| Exercise set |
A - According to the Notre Dame and USC memory, why was there no reason yet for second guessing before the 2005 game? Answer in one to three sentences.
B - Multiply each keypoint value in the records (the x and y pixel coordinates and the depth) by 2.35, rounding to whole numbers with halves rounded up. Give only the lines from the one holding "right elbow: (675, 209, 15)" through the end of the records, inclusive.

Start of Text shown

Share a memory of Notre Dame and USC? Sure thing, boss. You know, this isn’t like asking someone for a recipe or whether or not they like Dollar Shave Club. This is asking me to cut open my abdomen with a shoddily sterilized instrument, pull out a slimy filet of my soul, and then present it to everyone with minimal preparation like a last minute book report. Ok, that’s dramatic. But so are my memories of Notre Dame vs. USC…..2005.

Before this game became the Bush Push, it was New Pope. New Coach. New Era. The Notre Dame faithful were still shielding their eyes from the blinding gleam of Charlie Weis’ Super Bowl ring, and there was no reason yet for second guessing. After all, the Irish were 4-1 with three ranked-team wins under their belt.

Swirling in the fresh rapture, I called a friend of mine and fellow ND diehard and essentially told him, “we are going to this game,” and I hung up the phone. The next week of online ticket searches was mostly sticker shock. As can happen with ND, the prices were inflating rapidly with the hysteria. As can happen in your early 20’s, a ticket like that isn’t pocket change. Cue the gears of creativity in the minds of these two would-be attendees. How do I get the wife/fiancée to sign off on this?

I am sad to confess, we both took routes of deceit, blinded by the anticipation of this game. I purchased the tickets and told my wife they cost a lot less than what I paid. (Due to a marital agreement signed in the aftermath, the actual price can never be spoken/printed again). My friend decided to tell his fiancée that he was only going to South Bend to tailgate, but actually attended the game with me. Neither of us consulted each other on the strategy up front, although we did have a laugh at our own awesomeness on the drive to our own, personal ‘game of the century’.

End of Text shown
Start of Provided information

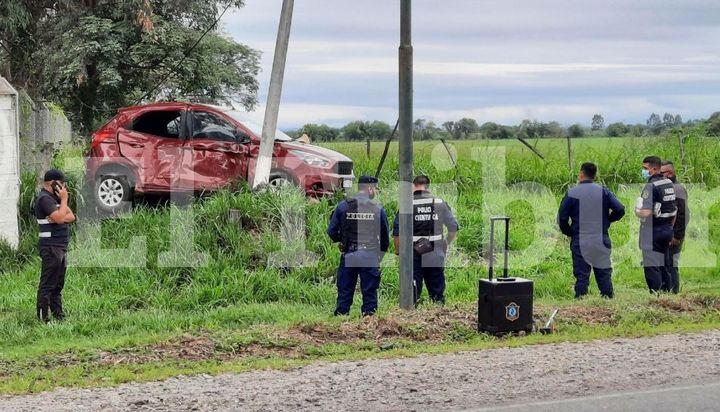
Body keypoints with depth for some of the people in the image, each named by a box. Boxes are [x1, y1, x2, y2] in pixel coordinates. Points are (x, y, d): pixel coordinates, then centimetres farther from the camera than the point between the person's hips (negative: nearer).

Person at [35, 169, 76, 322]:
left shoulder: (55, 197, 18)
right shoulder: (44, 198, -13)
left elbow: (71, 217, 12)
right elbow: (59, 217, -23)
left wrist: (60, 218, -8)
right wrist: (64, 199, -12)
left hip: (60, 246, 10)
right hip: (51, 246, -10)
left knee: (58, 284, 13)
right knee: (47, 284, -9)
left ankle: (58, 315, 19)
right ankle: (43, 318, -8)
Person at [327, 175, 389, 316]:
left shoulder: (343, 206, 0)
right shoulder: (378, 209, -1)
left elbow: (331, 232, 3)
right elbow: (385, 236, 7)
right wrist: (381, 253, 22)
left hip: (348, 256, 1)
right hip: (370, 257, -1)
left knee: (344, 294, 7)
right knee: (369, 294, 5)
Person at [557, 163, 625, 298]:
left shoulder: (572, 193, -4)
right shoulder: (604, 191, 2)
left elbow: (562, 218, -6)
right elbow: (620, 210, -5)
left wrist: (569, 233, 10)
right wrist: (607, 220, 12)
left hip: (580, 242, -2)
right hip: (601, 240, 2)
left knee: (581, 276, 2)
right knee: (604, 274, 10)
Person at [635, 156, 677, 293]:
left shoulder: (651, 186, -17)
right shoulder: (669, 183, 9)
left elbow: (646, 212, -26)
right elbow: (675, 209, 15)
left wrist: (636, 212, -6)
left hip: (653, 230, -8)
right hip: (667, 229, 8)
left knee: (651, 268, -3)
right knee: (662, 265, 17)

End of Provided information

| Responses to the exercise |
A - The Irish were 4-1 and had three wins over ranked teams.

B -
right elbow: (1586, 491, 35)
left wrist: (1495, 498, -14)
left hip: (1535, 541, -19)
right hip: (1567, 538, 19)
left knee: (1530, 630, -7)
right knee: (1556, 623, 40)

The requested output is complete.